I also think the prospect of content producers reuniting with distributors will prompt M&A activity as the Paramount Decree of 1948 is repealed.    Given Cineplex’s dominance in Canada, it should be an unusually appealing target in that regard.

 

At 66 years old, and at the helm for more than 20 years, CEO  Ellis Jacob  showed he was willing to retire  by agreeing to the Cineworld buyout at C$34 in December 2019.  I think he’s probably still looking for an exit when the price / timing is right. 

 

  

 

 

We are long Cineplex Inc. (CGX CN) and may buy or sell additional shares at any time. This is not a recommendation to buy or sell securities. Please conduct your own research and reach your own conclusion.

 

We do not hold a position with the issuer such as employment, directorship, or consultancy.
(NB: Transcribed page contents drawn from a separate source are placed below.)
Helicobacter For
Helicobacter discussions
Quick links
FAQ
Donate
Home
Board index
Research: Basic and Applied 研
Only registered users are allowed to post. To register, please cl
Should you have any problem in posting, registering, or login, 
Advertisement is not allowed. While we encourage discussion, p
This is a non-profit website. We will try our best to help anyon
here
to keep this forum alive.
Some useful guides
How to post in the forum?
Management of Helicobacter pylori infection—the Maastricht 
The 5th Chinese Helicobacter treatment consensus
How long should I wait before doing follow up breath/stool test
I do not hold a position with the issuer such as employment, directorship, or consultancy.
I and/or others I advise hold a material investment in the issuer's securities.

Catalyst

 

 

 

Re-opening relief rally when COVID-19 virus subsides.

 

Sale or financing from any ancillary assets.

 

Buy-out by content producer post Paramount Decree repeal

 

Litigation with Cineworld likely settled by Cineworld and Cineplex reinstating takeover once the coast is clear, but at C$22 (my target, 10x EBITDA) versus original deal at C$34 (also 10x EBITDA, before recent dilution from convertible bond issued and net debt increase).